Train on 9000 samples, validate on 1000 samples
Epoch 1/10
Epoch 2/10
Epoch 3/10
Epoch 4/10
Epoch 5/10
Epoch 6/10
Epoch 7/10
Epoch 8/10
Epoch 9/10
Epoch 10/10


<keras.callbacks.History at 0x20dee067f60>

We trained for only 10 epochs, and with virtually no parameter tuning so the results are quite good (~96% validation -and test (see below)- accuracy)! One thing that we would like to note here is that we used a `validation_split` parameter. This is essentially the same as using a test set, but we monitor it during training. Often, we tune our models based on how the model performs on the test data and this behavior causes "test set overfitting". We will instead use the actual test data only at the end, and tune the model based on the validation set performance:

In [22]:
loss, acc = model.evaluate(x_test, y_test)

print("Test set accuracy: {:.2f}%".format(acc*100))

Test set accuracy: 96.20%


In this article we covered just a very rough outline and we used off-the-shelf models without getting into any specifics.

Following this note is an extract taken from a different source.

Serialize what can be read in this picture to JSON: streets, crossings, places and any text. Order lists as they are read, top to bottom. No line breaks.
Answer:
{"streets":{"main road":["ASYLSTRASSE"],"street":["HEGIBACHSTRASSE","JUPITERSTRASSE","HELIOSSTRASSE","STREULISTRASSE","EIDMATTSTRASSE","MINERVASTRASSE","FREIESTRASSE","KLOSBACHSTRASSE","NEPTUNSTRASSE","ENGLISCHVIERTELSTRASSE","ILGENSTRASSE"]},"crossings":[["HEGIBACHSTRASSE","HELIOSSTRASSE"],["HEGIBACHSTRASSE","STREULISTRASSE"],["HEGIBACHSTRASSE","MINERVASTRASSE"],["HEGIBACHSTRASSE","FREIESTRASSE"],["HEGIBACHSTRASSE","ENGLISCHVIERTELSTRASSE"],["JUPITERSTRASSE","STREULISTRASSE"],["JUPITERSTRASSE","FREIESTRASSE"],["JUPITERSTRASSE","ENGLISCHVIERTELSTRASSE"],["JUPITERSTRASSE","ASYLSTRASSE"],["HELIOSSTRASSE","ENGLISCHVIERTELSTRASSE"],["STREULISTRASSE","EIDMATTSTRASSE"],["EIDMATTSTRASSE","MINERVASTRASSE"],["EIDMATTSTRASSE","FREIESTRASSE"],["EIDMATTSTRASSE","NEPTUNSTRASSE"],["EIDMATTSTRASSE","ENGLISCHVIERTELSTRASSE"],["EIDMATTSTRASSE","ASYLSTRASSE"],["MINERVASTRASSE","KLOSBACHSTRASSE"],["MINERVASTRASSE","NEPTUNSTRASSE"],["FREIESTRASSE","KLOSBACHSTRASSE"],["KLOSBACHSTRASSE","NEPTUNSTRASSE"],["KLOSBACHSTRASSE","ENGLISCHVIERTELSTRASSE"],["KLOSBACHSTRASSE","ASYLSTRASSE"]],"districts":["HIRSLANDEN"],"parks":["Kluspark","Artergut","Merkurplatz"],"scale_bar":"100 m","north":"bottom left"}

It is worth noting that the best models on MNIST are getting over 99.7% accuracy (with SVM's achieving ~99.5%)! Feel free to play around, and take a look at [this Wikipedia table](https://en.wikipedia.org/wiki/MNIST_database#Classifiers).

The field of Neural Networks is quite broad and covering it in one short article is impossible, but we saw them in practice. We hope that this fueled your interest to dig deeper into the fields of Machine Learning and A.I.!